Assigned task: For this exercise, repeat the records below exactly as written.

<<<<

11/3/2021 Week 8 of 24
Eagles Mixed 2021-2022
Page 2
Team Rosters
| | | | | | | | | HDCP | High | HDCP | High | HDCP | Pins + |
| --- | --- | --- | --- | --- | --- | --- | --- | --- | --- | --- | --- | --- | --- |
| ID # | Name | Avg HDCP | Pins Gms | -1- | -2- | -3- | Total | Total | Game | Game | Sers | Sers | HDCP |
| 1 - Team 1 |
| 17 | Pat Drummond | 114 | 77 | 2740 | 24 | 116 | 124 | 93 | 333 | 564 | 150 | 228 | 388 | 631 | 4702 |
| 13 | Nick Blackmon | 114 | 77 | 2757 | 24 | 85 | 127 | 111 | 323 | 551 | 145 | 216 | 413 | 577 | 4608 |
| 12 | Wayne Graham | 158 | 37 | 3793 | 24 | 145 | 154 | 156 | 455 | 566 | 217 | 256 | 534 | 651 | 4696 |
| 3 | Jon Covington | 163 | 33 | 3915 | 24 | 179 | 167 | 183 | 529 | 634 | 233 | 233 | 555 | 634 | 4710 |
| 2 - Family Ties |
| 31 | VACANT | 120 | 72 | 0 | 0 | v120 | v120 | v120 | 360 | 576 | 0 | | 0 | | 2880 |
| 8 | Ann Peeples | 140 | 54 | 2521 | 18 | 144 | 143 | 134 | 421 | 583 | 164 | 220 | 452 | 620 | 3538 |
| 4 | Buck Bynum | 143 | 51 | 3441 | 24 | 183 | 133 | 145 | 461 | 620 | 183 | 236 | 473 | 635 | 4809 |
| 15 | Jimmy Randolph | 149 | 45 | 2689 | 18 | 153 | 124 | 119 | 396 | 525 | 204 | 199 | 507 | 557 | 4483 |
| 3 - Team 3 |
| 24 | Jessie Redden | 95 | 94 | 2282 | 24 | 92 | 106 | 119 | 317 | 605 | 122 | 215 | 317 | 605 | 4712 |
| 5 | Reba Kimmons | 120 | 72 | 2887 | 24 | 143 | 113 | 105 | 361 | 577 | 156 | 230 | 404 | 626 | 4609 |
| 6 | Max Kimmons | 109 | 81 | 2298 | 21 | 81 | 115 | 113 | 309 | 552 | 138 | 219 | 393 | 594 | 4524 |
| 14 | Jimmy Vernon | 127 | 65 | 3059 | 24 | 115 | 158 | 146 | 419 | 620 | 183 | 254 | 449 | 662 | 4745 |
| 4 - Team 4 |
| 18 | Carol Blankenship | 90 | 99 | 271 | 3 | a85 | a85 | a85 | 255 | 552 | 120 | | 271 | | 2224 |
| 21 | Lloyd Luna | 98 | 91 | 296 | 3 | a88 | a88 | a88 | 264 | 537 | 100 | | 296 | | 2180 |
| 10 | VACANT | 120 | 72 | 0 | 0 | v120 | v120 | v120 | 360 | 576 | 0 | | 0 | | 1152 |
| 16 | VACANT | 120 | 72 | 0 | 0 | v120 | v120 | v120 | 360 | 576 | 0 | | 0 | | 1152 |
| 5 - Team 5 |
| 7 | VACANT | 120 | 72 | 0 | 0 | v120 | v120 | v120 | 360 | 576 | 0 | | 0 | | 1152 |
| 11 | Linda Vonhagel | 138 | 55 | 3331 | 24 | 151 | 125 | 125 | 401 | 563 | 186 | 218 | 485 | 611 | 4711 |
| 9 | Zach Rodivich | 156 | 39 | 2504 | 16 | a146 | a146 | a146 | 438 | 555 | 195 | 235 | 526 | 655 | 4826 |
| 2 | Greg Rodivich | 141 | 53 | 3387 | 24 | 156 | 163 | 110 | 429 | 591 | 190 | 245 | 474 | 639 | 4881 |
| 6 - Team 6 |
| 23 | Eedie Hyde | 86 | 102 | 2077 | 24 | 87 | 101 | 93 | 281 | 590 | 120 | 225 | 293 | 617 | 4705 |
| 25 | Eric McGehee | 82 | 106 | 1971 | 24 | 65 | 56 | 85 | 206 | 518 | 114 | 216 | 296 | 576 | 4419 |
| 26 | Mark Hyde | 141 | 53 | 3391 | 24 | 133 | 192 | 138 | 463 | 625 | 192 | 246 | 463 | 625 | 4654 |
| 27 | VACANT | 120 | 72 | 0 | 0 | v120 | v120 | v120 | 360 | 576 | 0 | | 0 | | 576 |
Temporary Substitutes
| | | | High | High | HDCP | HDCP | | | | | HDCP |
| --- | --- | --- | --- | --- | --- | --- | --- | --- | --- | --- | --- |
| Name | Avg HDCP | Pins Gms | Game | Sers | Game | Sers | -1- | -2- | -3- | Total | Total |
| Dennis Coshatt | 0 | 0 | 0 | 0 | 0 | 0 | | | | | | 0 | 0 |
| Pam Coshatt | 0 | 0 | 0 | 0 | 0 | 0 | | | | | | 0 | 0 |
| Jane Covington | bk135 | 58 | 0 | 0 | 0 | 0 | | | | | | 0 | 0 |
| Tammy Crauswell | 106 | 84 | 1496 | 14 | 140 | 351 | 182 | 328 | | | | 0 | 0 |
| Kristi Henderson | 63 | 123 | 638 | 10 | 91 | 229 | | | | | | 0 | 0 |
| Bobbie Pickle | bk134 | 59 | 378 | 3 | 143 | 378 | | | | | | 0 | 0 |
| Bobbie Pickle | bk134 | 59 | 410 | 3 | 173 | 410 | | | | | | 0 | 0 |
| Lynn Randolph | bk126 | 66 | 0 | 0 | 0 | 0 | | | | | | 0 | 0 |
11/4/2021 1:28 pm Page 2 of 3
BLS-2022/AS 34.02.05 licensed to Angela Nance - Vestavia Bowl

>>>>

Solution to the exercise:
11/3/2021 Week 8 of 24
Eagles Mixed 2021-2022
Page 2
Team Rosters
| | | | | | | | | HDCP | High | HDCP | High | HDCP | Pins + |
| --- | --- | --- | --- | --- | --- | --- | --- | --- | --- | --- | --- | --- | --- |
| ID # | Name | Avg HDCP | Pins Gms | -1- | -2- | -3- | Total | Total | Game | Game | Sers | Sers | HDCP |
| 1 - Team 1 |
| 17 | Pat Drummond | 114 | 77 | 2740 | 24 | 116 | 124 | 93 | 333 | 564 | 150 | 228 | 388 | 631 | 4702 |
| 13 | Nick Blackmon | 114 | 77 | 2757 | 24 | 85 | 127 | 111 | 323 | 551 | 145 | 216 | 413 | 577 | 4608 |
| 12 | Wayne Graham | 158 | 37 | 3793 | 24 | 145 | 154 | 156 | 455 | 566 | 217 | 256 | 534 | 651 | 4696 |
| 3 | Jon Covington | 163 | 33 | 3915 | 24 | 179 | 167 | 183 | 529 | 634 | 233 | 233 | 555 | 634 | 4710 |
| 2 - Family Ties |
| 31 | VACANT | 120 | 72 | 0 | 0 | v120 | v120 | v120 | 360 | 576 | 0 | | 0 | | 2880 |
| 8 | Ann Peeples | 140 | 54 | 2521 | 18 | 144 | 143 | 134 | 421 | 583 | 164 | 220 | 452 | 620 | 3538 |
| 4 | Buck Bynum | 143 | 51 | 3441 | 24 | 183 | 133 | 145 | 461 | 620 | 183 | 236 | 473 | 635 | 4809 |
| 15 | Jimmy Randolph | 149 | 45 | 2689 | 18 | 153 | 124 | 119 | 396 | 525 | 204 | 199 | 507 | 557 | 4483 |
| 3 - Team 3 |
| 24 | Jessie Redden | 95 | 94 | 2282 | 24 | 92 | 106 | 119 | 317 | 605 | 122 | 215 | 317 | 605 | 4712 |
| 5 | Reba Kimmons | 120 | 72 | 2887 | 24 | 143 | 113 | 105 | 361 | 577 | 156 | 230 | 404 | 626 | 4609 |
| 6 | Max Kimmons | 109 | 81 | 2298 | 21 | 81 | 115 | 113 | 309 | 552 | 138 | 219 | 393 | 594 | 4524 |
| 14 | Jimmy Vernon | 127 | 65 | 3059 | 24 | 115 | 158 | 146 | 419 | 620 | 183 | 254 | 449 | 662 | 4745 |
| 4 - Team 4 |
| 18 | Carol Blankenship | 90 | 99 | 271 | 3 | a85 | a85 | a85 | 255 | 552 | 120 | | 271 | | 2224 |
| 21 | Lloyd Luna | 98 | 91 | 296 | 3 | a88 | a88 | a88 | 264 | 537 | 100 | | 296 | | 2180 |
| 10 | VACANT | 120 | 72 | 0 | 0 | v120 | v120 | v120 | 360 | 576 | 0 | | 0 | | 1152 |
| 16 | VACANT | 120 | 72 | 0 | 0 | v120 | v120 | v120 | 360 | 576 | 0 | | 0 | | 1152 |
| 5 - Team 5 |
| 7 | VACANT | 120 | 72 | 0 | 0 | v120 | v120 | v120 | 360 | 576 | 0 | | 0 | | 1152 |
| 11 | Linda Vonhagel | 138 | 55 | 3331 | 24 | 151 | 125 | 125 | 401 | 563 | 186 | 218 | 485 | 611 | 4711 |
| 9 | Zach Rodivich | 156 | 39 | 2504 | 16 | a146 | a146 | a146 | 438 | 555 | 195 | 235 | 526 | 655 | 4826 |
| 2 | Greg Rodivich | 141 | 53 | 3387 | 24 | 156 | 163 | 110 | 429 | 591 | 190 | 245 | 474 | 639 | 4881 |
| 6 - Team 6 |
| 23 | Eedie Hyde | 86 | 102 | 2077 | 24 | 87 | 101 | 93 | 281 | 590 | 120 | 225 | 293 | 617 | 4705 |
| 25 | Eric McGehee | 82 | 106 | 1971 | 24 | 65 | 56 | 85 | 206 | 518 | 114 | 216 | 296 | 576 | 4419 |
| 26 | Mark Hyde | 141 | 53 | 3391 | 24 | 133 | 192 | 138 | 463 | 625 | 192 | 246 | 463 | 625 | 4654 |
| 27 | VACANT | 120 | 72 | 0 | 0 | v120 | v120 | v120 | 360 | 576 | 0 | | 0 | | 576 |
Temporary Substitutes
| | | | High | High | HDCP | HDCP | | | | | HDCP |
| --- | --- | --- | --- | --- | --- | --- | --- | --- | --- | --- | --- |
| Name | Avg HDCP | Pins Gms | Game | Sers | Game | Sers | -1- | -2- | -3- | Total | Total |
| Dennis Coshatt | 0 | 0 | 0 | 0 | 0 | 0 | | | | | | 0 | 0 |
| Pam Coshatt | 0 | 0 | 0 | 0 | 0 | 0 | | | | | | 0 | 0 |
| Jane Covington | bk135 | 58 | 0 | 0 | 0 | 0 | | | | | | 0 | 0 |
| Tammy Crauswell | 106 | 84 | 1496 | 14 | 140 | 351 | 182 | 328 | | | | 0 | 0 |
| Kristi Henderson | 63 | 123 | 638 | 10 | 91 | 229 | | | | | | 0 | 0 |
| Bobbie Pickle | bk134 | 59 | 378 | 3 | 143 | 378 | | | | | | 0 | 0 |
| Bobbie Pickle | bk134 | 59 | 410 | 3 | 173 | 410 | | | | | | 0 | 0 |
| Lynn Randolph | bk126 | 66 | 0 | 0 | 0 | 0 | | | | | | 0 | 0 |
11/4/2021 1:28 pm Page 2 of 3
BLS-2022/AS 34.02.05 licensed to Angela Nance - Vestavia Bowl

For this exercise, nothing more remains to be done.